Evidence of robust summer runs adds to the confusion. Saudi crude processing increased sharply year on year, channelling significant incremental barrels into gasoil exports. Brazil posted a decade-high throughput in August. OECD Asia utilisations edged higher, and India’s large sites remained busy. Even with that momentum, margins did not collapse, which suggests the ceiling on operable capacity is closer than it looks. When everything goes right, the system holds together; when a single cog slips, the strain becomes visible.

Refining flexibility, not crude availability, is the pinch point. Global conversion units are already working near practical limits, and reliability is uneven. The recurring issues at Dangote’s RFCC underline how thin that cushion can be. With winter approaching and diesel stocks still lean versus longer-term seasonal norms, the system has little room to absorb fresh shocks. When geopolitical risk collides with tight conversion capacity, product cracks do not need a demand surge to lift; they only need another outage.

Paper vs physical will not diverge forever

The present disconnect cannot persist indefinitely. North Sea physical weakness sits uneasily beside backwardated Brent spreads. Freight has clearly amplified paper moves, VLCC strength and shifting arbitrages have distorted regional clearing prices, and the dated vs futures plumbing can magnify stress in short bursts.

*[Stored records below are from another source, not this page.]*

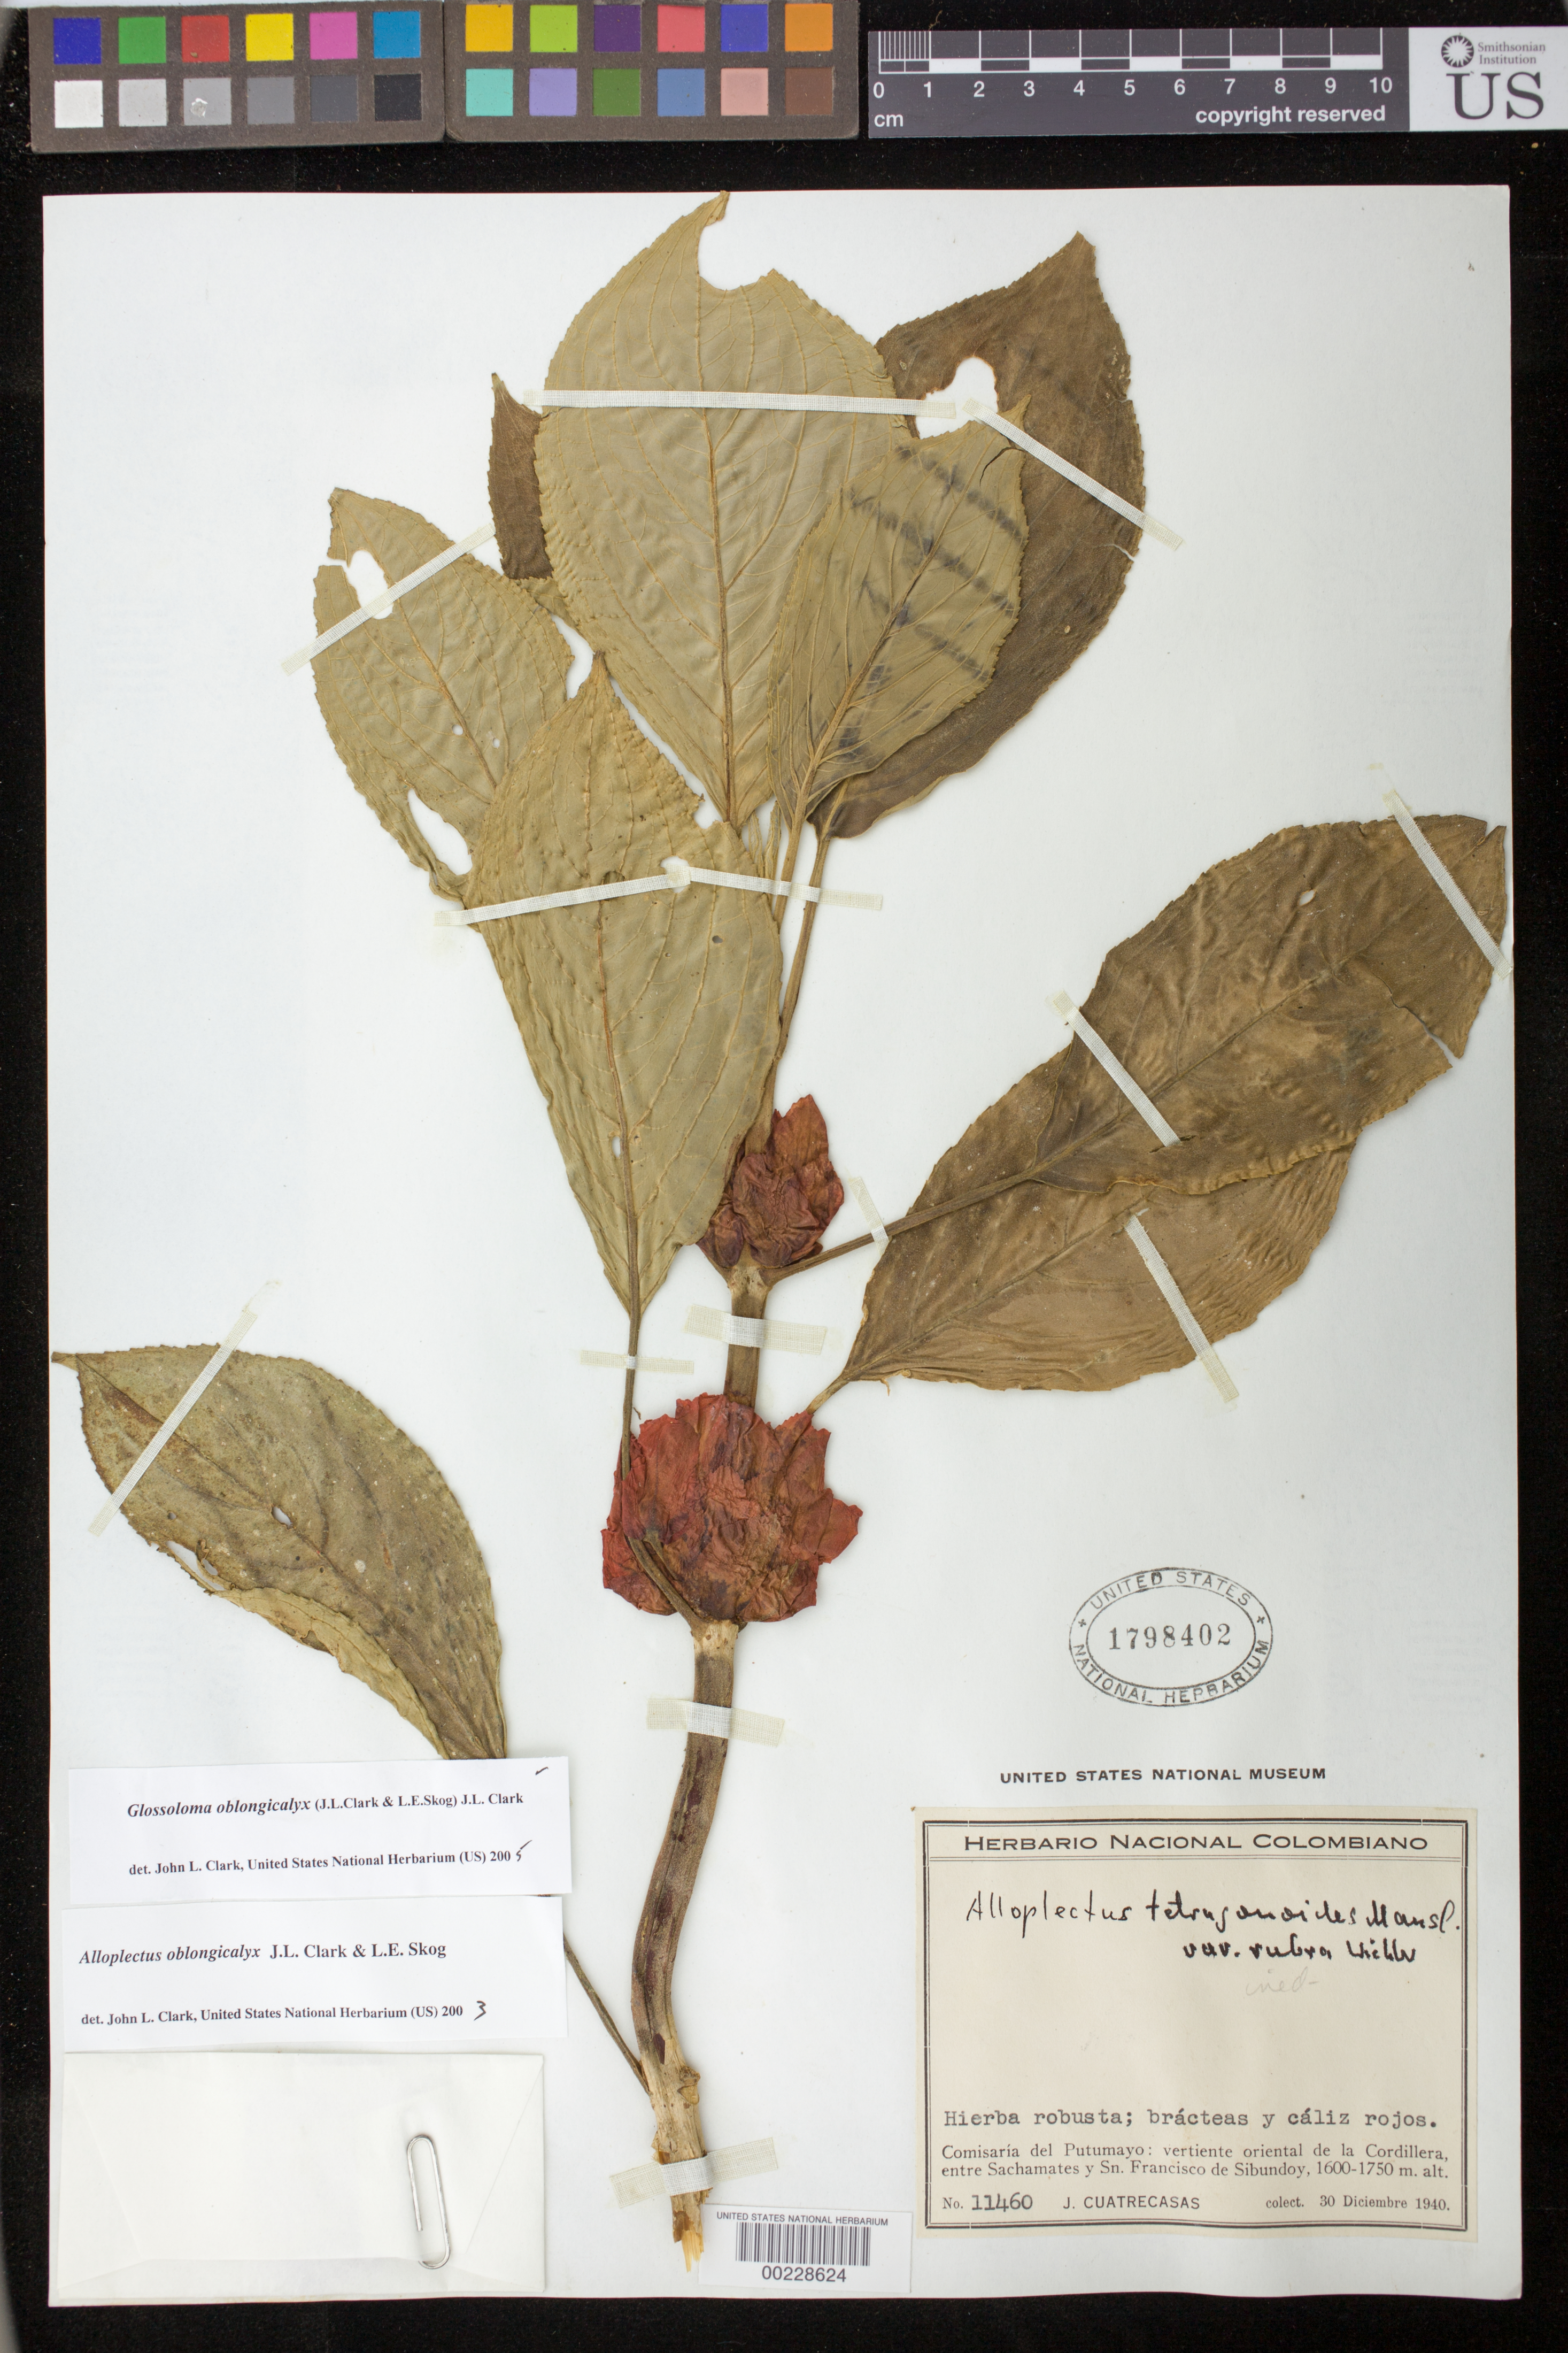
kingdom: Plantae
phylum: Tracheophyta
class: Magnoliopsida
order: Lamiales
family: Gesneriaceae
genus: Glossoloma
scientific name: Glossoloma oblongicalyx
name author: (J.L. Clark & L.E. Skog) J.L. Clark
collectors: J. Cuatrecasas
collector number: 11460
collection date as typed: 30 Dec 1940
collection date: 1940-12-30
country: Colombia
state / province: Putumayo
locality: Vertiente oriental de la Cordillera, entre Sachamates y San Francisco de Sibundoy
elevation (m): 1600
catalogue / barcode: US 1798402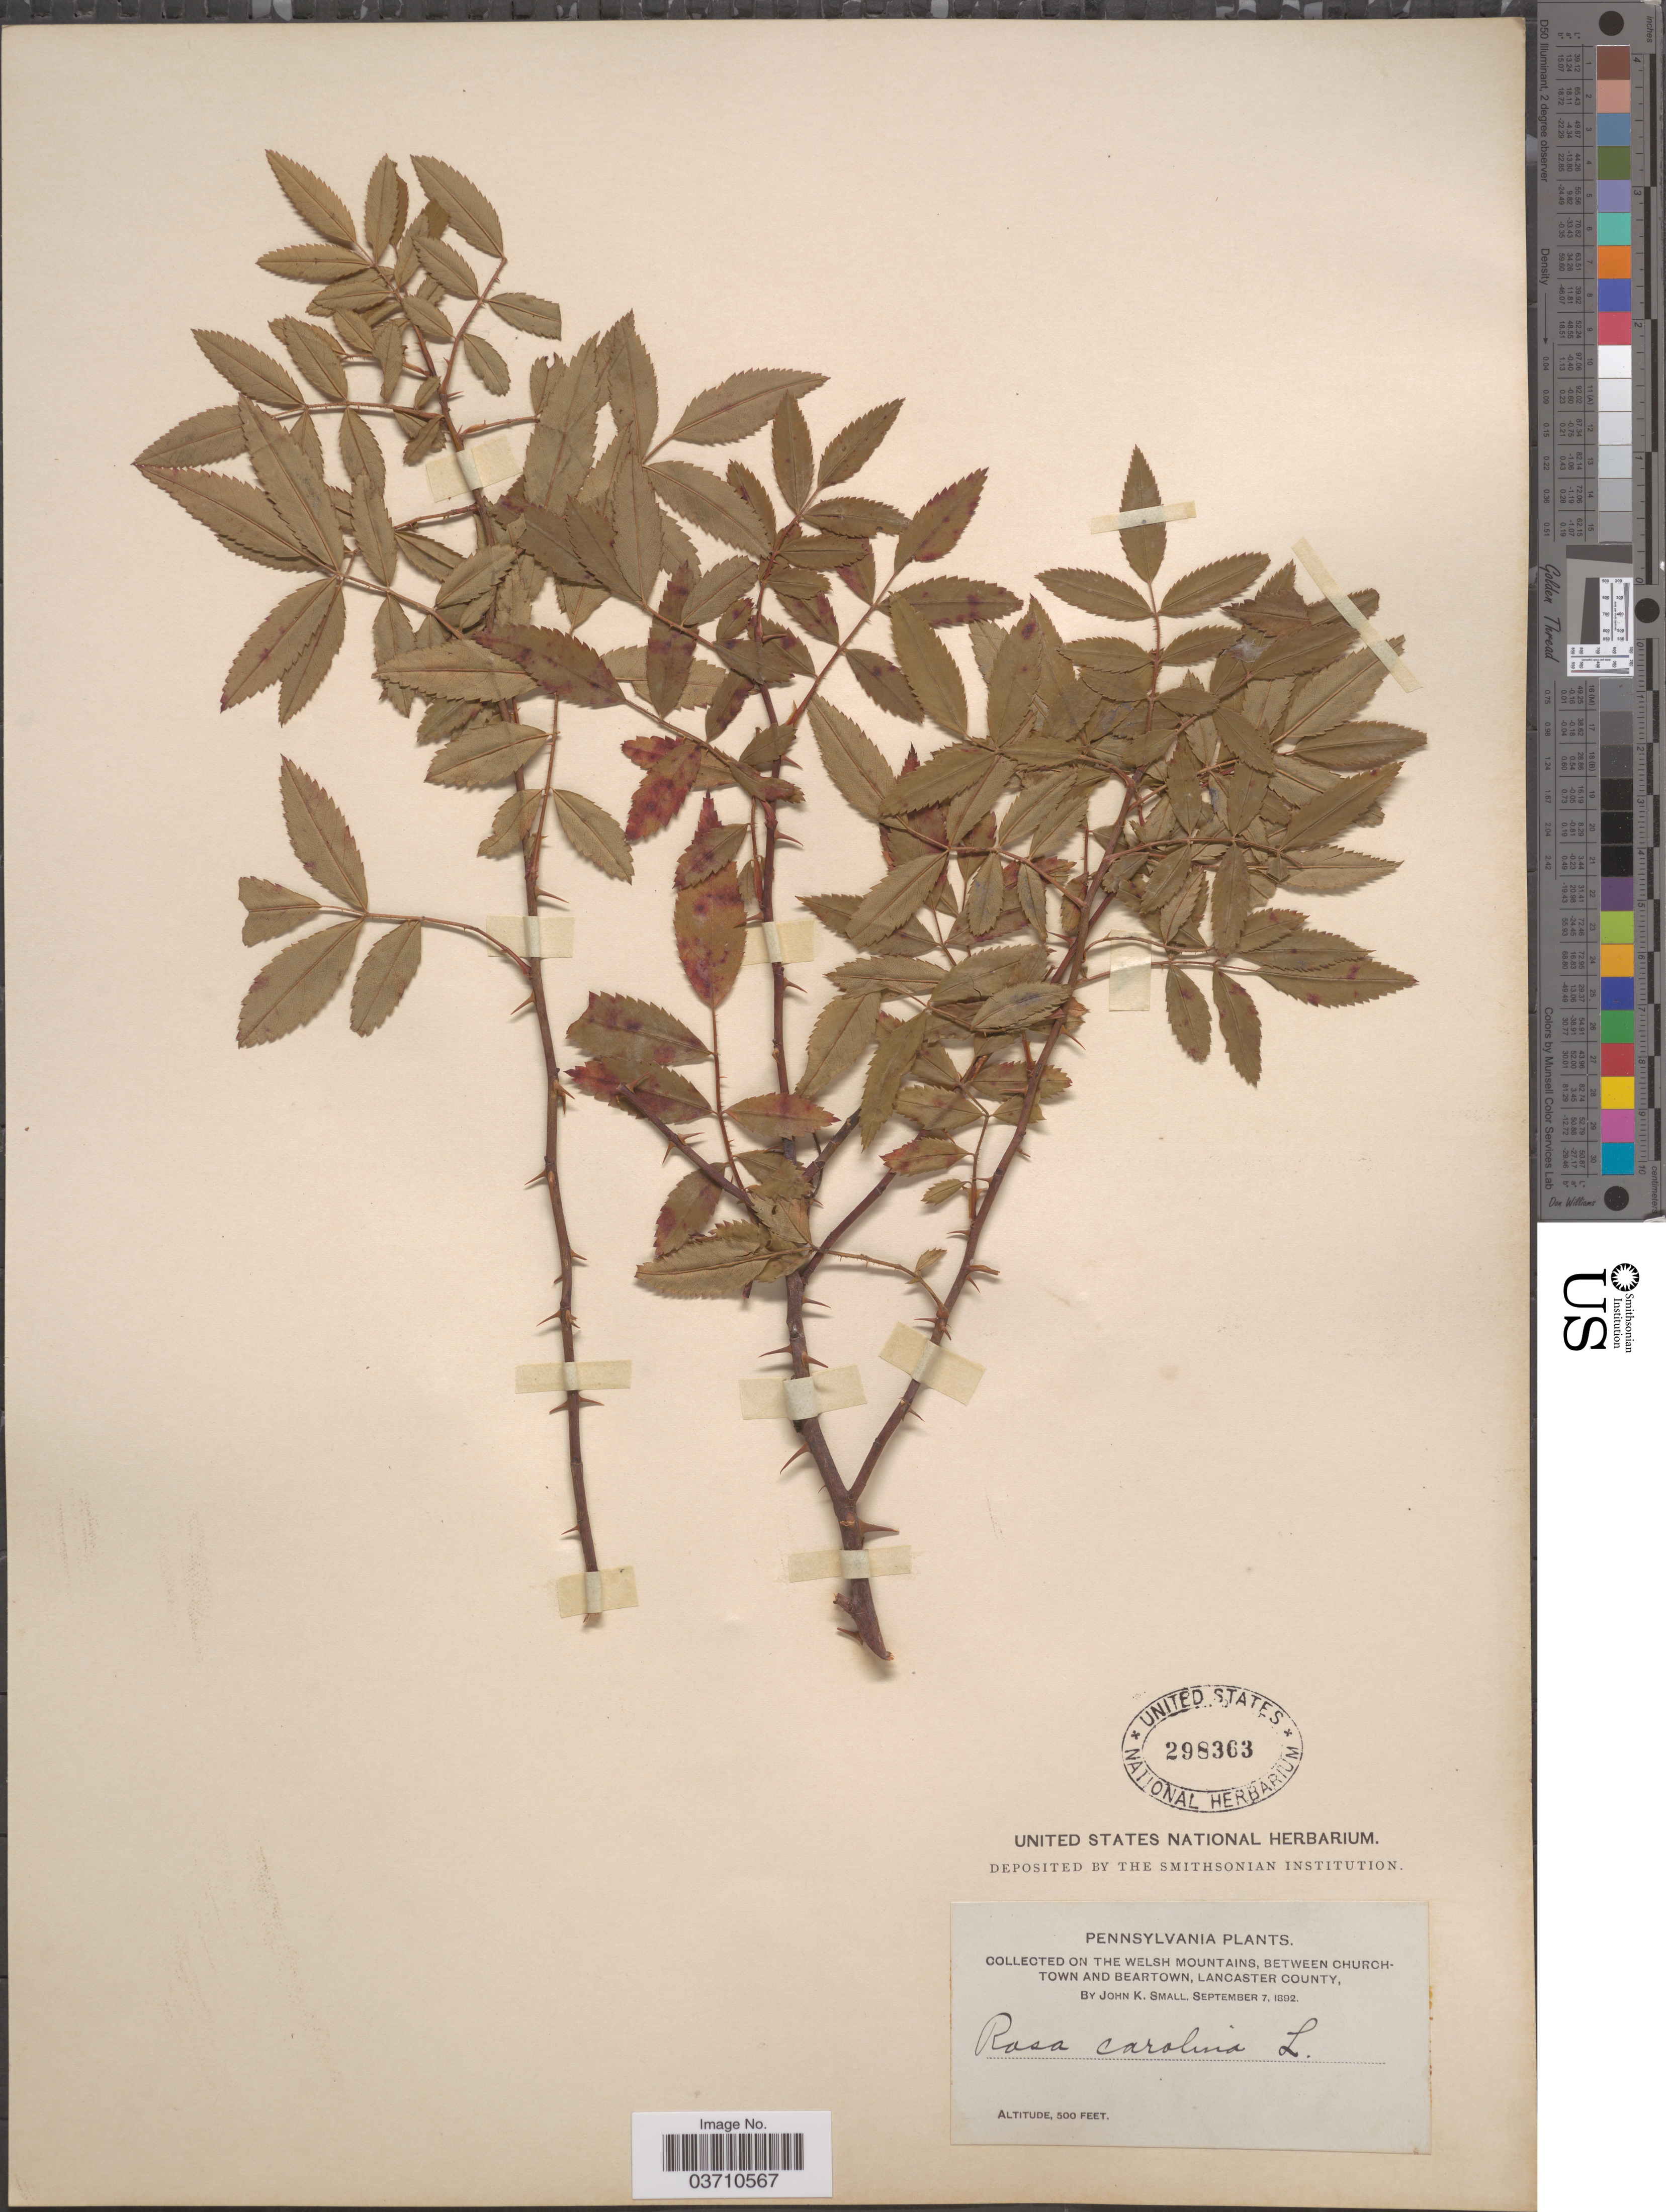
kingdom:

Over time, either physical premiums should rebuild as risk materialises in prompt barrels, or paper structure should cool if the feared losses fail to curtail flows. Positioning around that reconciliation demands humility and disciplined risk limits. Meanwhile, global crude exports are averaging at multi-year highs and oil is building up on water. The market sees this and knows we are headed into a better-supplied period in Q4. The question is of timing and how to manage geopolitical risk in the paper market.

What to watch next

Three markers will frame the next leg. First, the durability of Russian product exports after repeated refinery hits will determine whether today’s risk premia harden into shortages. Second, the pace and stability of refinery restarts through global turnarounds will signal whether conversion capacity can keep up with winter demand. Third, the behaviour of WTI–Brent and North Sea FOB premiums will reveal whether physical barrels validate paper strength or force a rethink.